**Goal of the exercise:** From the first line to the last, please reproduce the material exactly, skipping the pictures.

**Excerpted data:**

────────────────────────────────────────

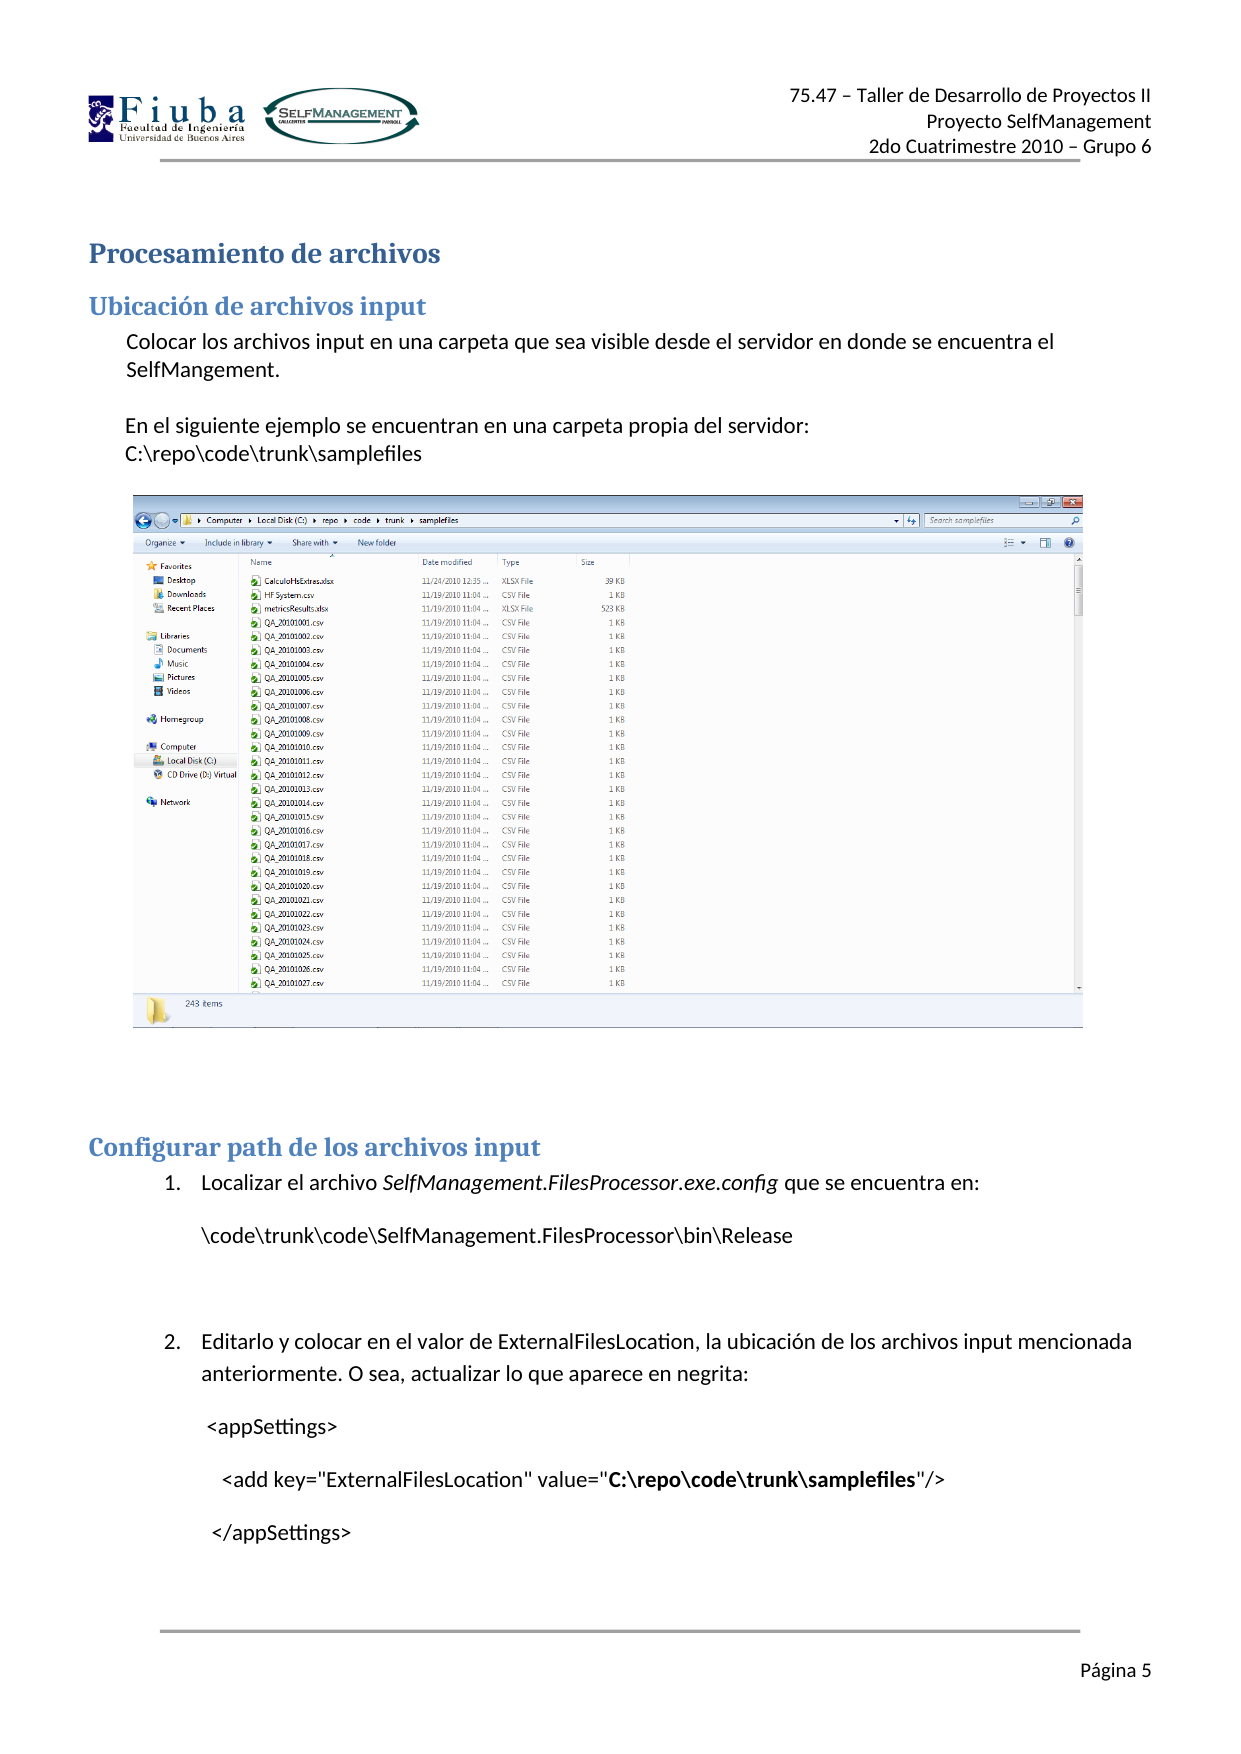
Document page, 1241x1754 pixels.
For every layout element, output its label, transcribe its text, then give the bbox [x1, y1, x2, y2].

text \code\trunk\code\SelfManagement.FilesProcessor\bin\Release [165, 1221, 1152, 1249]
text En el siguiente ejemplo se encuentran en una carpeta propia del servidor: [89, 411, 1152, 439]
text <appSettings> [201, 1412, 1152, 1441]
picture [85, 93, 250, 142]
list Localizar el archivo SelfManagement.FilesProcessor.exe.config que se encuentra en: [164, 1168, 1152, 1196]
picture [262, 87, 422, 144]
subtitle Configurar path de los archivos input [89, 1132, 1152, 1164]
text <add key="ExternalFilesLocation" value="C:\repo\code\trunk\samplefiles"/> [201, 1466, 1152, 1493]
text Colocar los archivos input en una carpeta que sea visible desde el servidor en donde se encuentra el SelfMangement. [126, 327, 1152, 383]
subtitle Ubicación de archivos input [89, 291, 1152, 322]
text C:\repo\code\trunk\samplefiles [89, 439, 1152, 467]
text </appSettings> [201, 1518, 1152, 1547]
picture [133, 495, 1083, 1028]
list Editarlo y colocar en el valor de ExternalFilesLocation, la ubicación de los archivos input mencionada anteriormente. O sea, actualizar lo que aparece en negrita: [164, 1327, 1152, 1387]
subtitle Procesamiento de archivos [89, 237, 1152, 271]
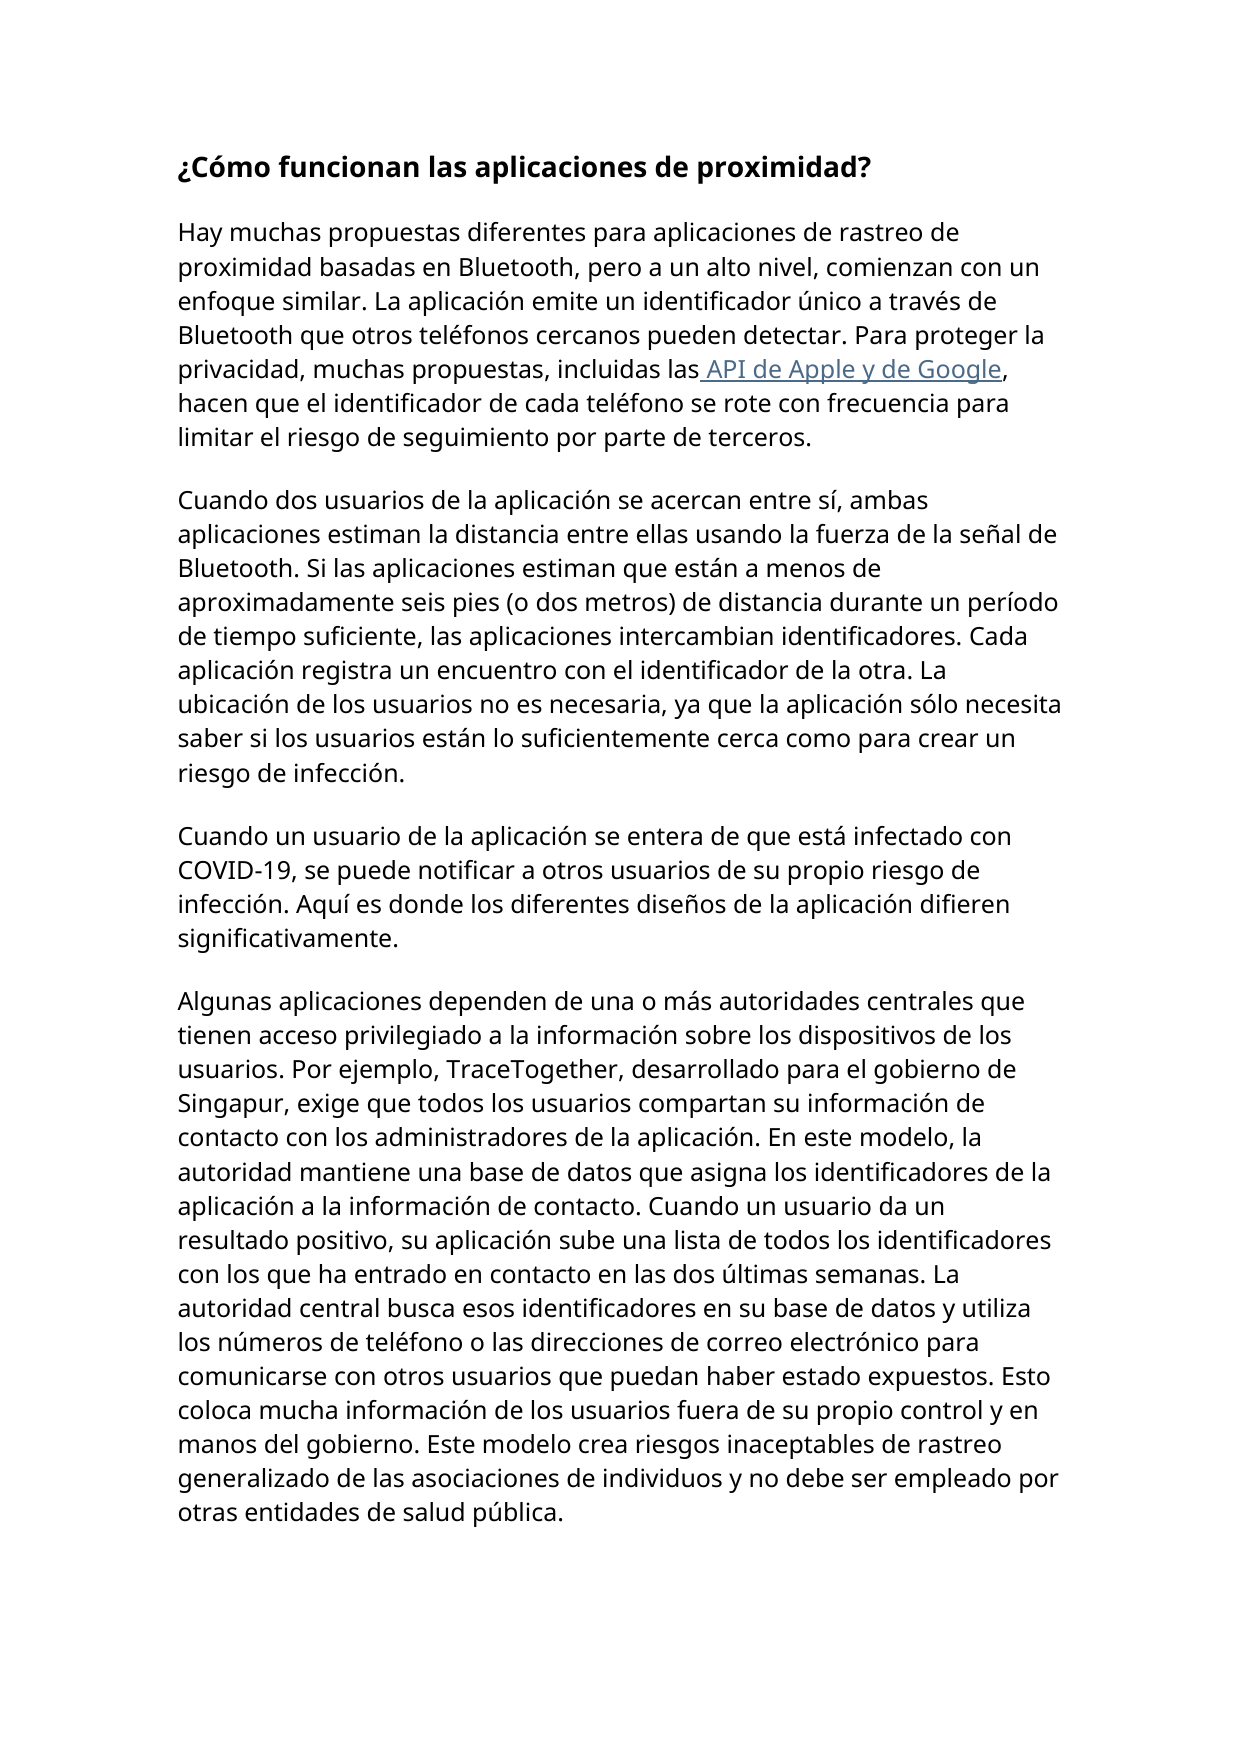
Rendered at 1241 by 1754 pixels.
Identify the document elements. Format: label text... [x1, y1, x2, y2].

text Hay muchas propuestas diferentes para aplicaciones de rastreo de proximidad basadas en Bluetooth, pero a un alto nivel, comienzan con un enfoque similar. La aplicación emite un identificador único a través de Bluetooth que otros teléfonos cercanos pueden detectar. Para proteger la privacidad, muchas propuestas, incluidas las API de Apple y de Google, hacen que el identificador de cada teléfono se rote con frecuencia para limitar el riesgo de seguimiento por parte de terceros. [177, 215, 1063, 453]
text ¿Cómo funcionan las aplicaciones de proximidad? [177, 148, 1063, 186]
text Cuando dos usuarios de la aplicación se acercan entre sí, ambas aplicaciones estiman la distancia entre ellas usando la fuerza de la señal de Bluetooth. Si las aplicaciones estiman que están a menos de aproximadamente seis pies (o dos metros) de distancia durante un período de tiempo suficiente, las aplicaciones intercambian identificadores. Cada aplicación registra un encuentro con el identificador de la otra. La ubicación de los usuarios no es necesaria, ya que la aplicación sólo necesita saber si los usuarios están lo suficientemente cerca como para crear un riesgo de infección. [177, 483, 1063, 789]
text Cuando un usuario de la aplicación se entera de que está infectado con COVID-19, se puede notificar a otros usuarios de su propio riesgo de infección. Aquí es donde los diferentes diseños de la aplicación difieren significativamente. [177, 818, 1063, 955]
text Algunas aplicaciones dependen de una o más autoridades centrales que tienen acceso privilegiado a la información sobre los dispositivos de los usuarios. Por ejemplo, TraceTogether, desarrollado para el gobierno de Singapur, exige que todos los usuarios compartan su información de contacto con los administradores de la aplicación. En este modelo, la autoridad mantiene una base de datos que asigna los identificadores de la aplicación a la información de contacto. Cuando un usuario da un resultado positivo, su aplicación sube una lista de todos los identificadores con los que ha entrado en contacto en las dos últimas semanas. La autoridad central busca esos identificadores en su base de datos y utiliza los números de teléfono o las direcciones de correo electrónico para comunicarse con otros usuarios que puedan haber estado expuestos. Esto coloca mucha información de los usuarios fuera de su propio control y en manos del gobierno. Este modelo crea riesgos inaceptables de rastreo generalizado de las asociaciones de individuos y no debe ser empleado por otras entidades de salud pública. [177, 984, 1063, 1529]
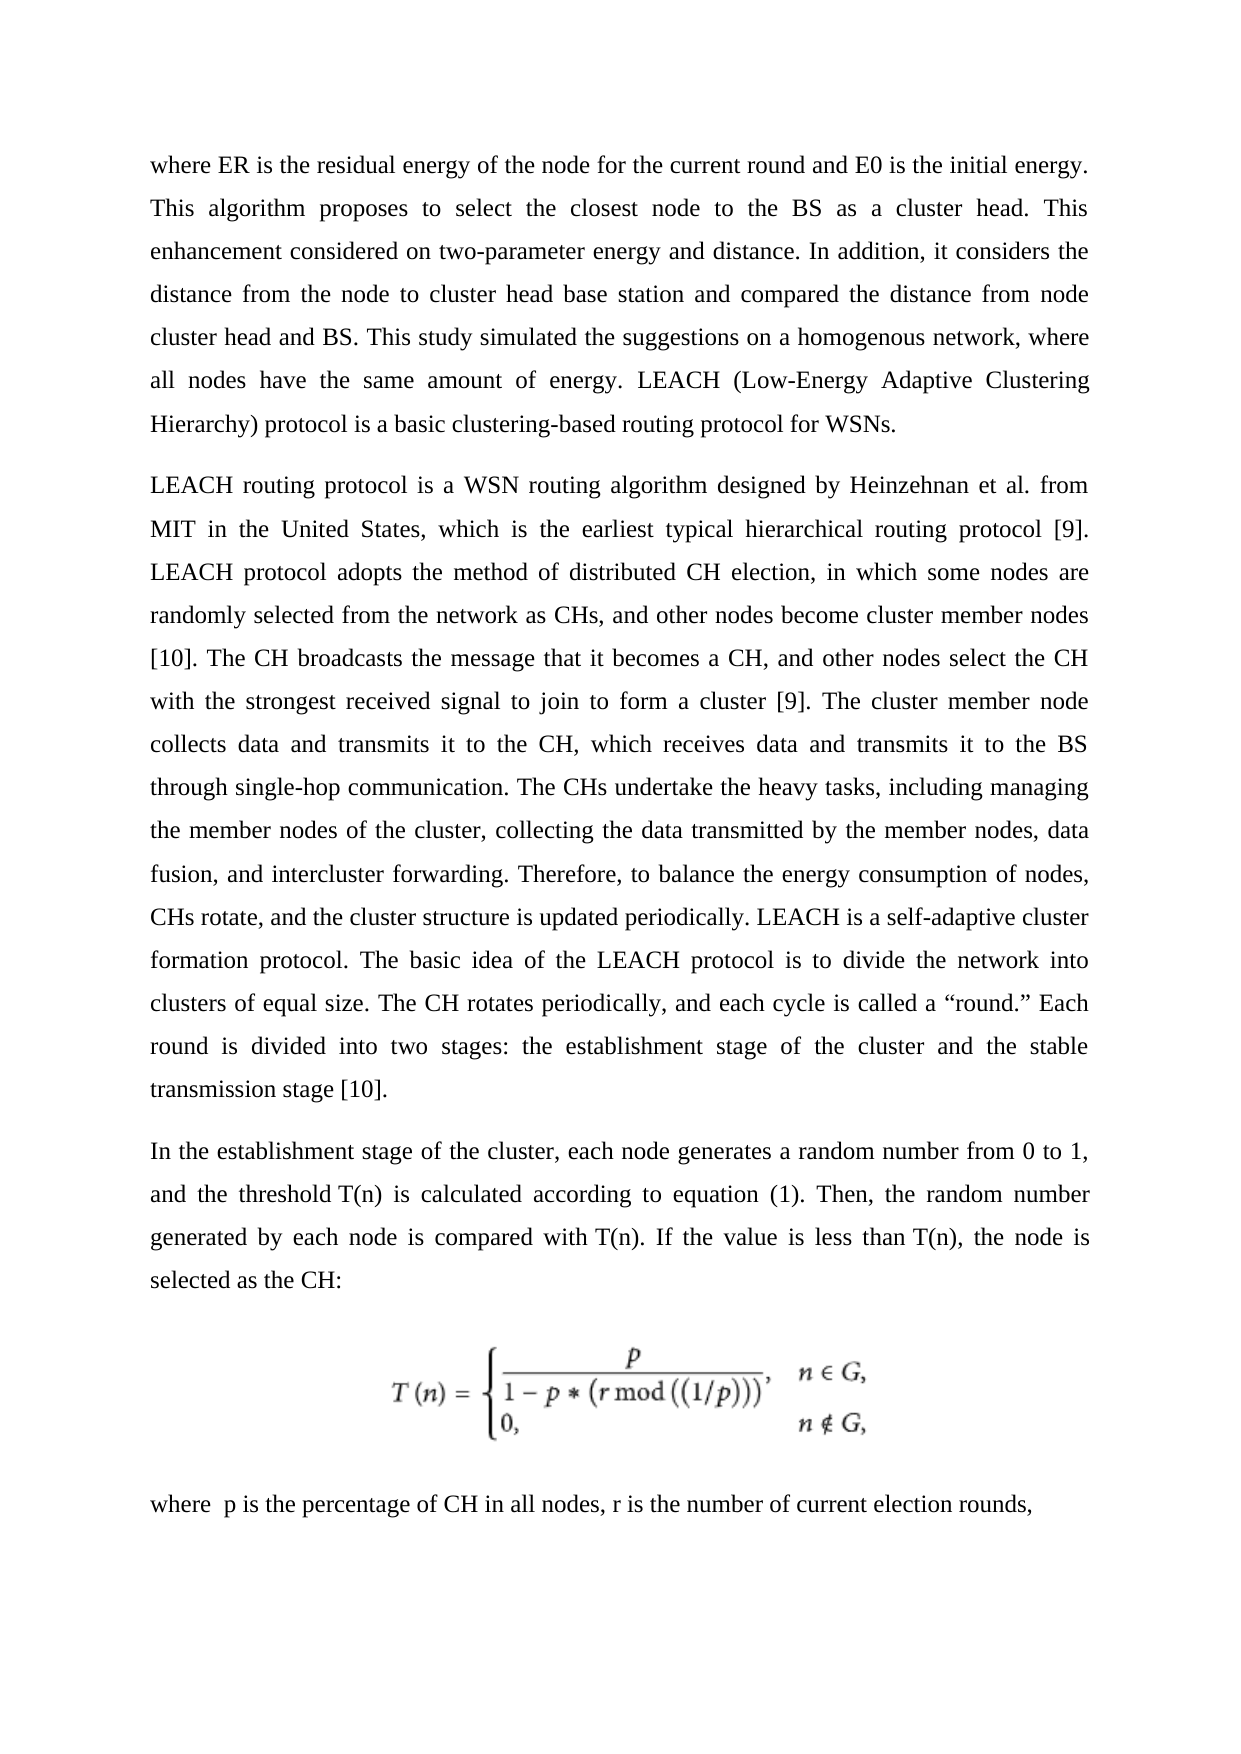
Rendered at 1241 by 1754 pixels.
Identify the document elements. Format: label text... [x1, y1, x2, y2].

────────────────────────────────────────

**Your solution:**
Document page, 1241x1754 pixels.
For every layout element, output its label, transcribe its text, then give the bbox [x1, y1, x2, y2].

text \code\trunk\code\SelfManagement.FilesProcessor\bin\Release [165, 1221, 1152, 1249]
text En el siguiente ejemplo se encuentran en una carpeta propia del servidor: [89, 411, 1152, 439]
text <appSettings> [201, 1412, 1152, 1441]
picture [85, 93, 250, 142]
list Localizar el archivo SelfManagement.FilesProcessor.exe.config que se encuentra en: [164, 1168, 1152, 1196]
picture [262, 87, 422, 144]
subtitle Configurar path de los archivos input [89, 1132, 1152, 1164]
text <add key="ExternalFilesLocation" value="C:\repo\code\trunk\samplefiles"/> [201, 1466, 1152, 1493]
text Colocar los archivos input en una carpeta que sea visible desde el servidor en donde se encuentra el SelfMangement. [126, 327, 1152, 383]
subtitle Ubicación de archivos input [89, 291, 1152, 322]
text C:\repo\code\trunk\samplefiles [89, 439, 1152, 467]
text </appSettings> [201, 1518, 1152, 1547]
picture [133, 495, 1083, 1028]
list Editarlo y colocar en el valor de ExternalFilesLocation, la ubicación de los archivos input mencionada anteriormente. O sea, actualizar lo que aparece en negrita: [164, 1327, 1152, 1387]
subtitle Procesamiento de archivos [89, 237, 1152, 271]
Rendered at 1241 by 1754 pixels.
Identify the document elements. Format: label text... [x1, y1, x2, y2].

text Hay muchas propuestas diferentes para aplicaciones de rastreo de proximidad basadas en Bluetooth, pero a un alto nivel, comienzan con un enfoque similar. La aplicación emite un identificador único a través de Bluetooth que otros teléfonos cercanos pueden detectar. Para proteger la privacidad, muchas propuestas, incluidas las API de Apple y de Google, hacen que el identificador de cada teléfono se rote con frecuencia para limitar el riesgo de seguimiento por parte de terceros. [177, 215, 1063, 453]
text ¿Cómo funcionan las aplicaciones de proximidad? [177, 148, 1063, 186]
text Cuando dos usuarios de la aplicación se acercan entre sí, ambas aplicaciones estiman la distancia entre ellas usando la fuerza de la señal de Bluetooth. Si las aplicaciones estiman que están a menos de aproximadamente seis pies (o dos metros) de distancia durante un período de tiempo suficiente, las aplicaciones intercambian identificadores. Cada aplicación registra un encuentro con el identificador de la otra. La ubicación de los usuarios no es necesaria, ya que la aplicación sólo necesita saber si los usuarios están lo suficientemente cerca como para crear un riesgo de infección. [177, 483, 1063, 789]
text Cuando un usuario de la aplicación se entera de que está infectado con COVID-19, se puede notificar a otros usuarios de su propio riesgo de infección. Aquí es donde los diferentes diseños de la aplicación difieren significativamente. [177, 818, 1063, 955]
text Algunas aplicaciones dependen de una o más autoridades centrales que tienen acceso privilegiado a la información sobre los dispositivos de los usuarios. Por ejemplo, TraceTogether, desarrollado para el gobierno de Singapur, exige que todos los usuarios compartan su información de contacto con los administradores de la aplicación. En este modelo, la autoridad mantiene una base de datos que asigna los identificadores de la aplicación a la información de contacto. Cuando un usuario da un resultado positivo, su aplicación sube una lista de todos los identificadores con los que ha entrado en contacto en las dos últimas semanas. La autoridad central busca esos identificadores en su base de datos y utiliza los números de teléfono o las direcciones de correo electrónico para comunicarse con otros usuarios que puedan haber estado expuestos. Esto coloca mucha información de los usuarios fuera de su propio control y en manos del gobierno. Este modelo crea riesgos inaceptables de rastreo generalizado de las asociaciones de individuos y no debe ser empleado por otras entidades de salud pública. [177, 984, 1063, 1529]
Rendered at 1241 by 1754 pixels.
Identify the document elements. Format: label text... [x1, y1, x2, y2].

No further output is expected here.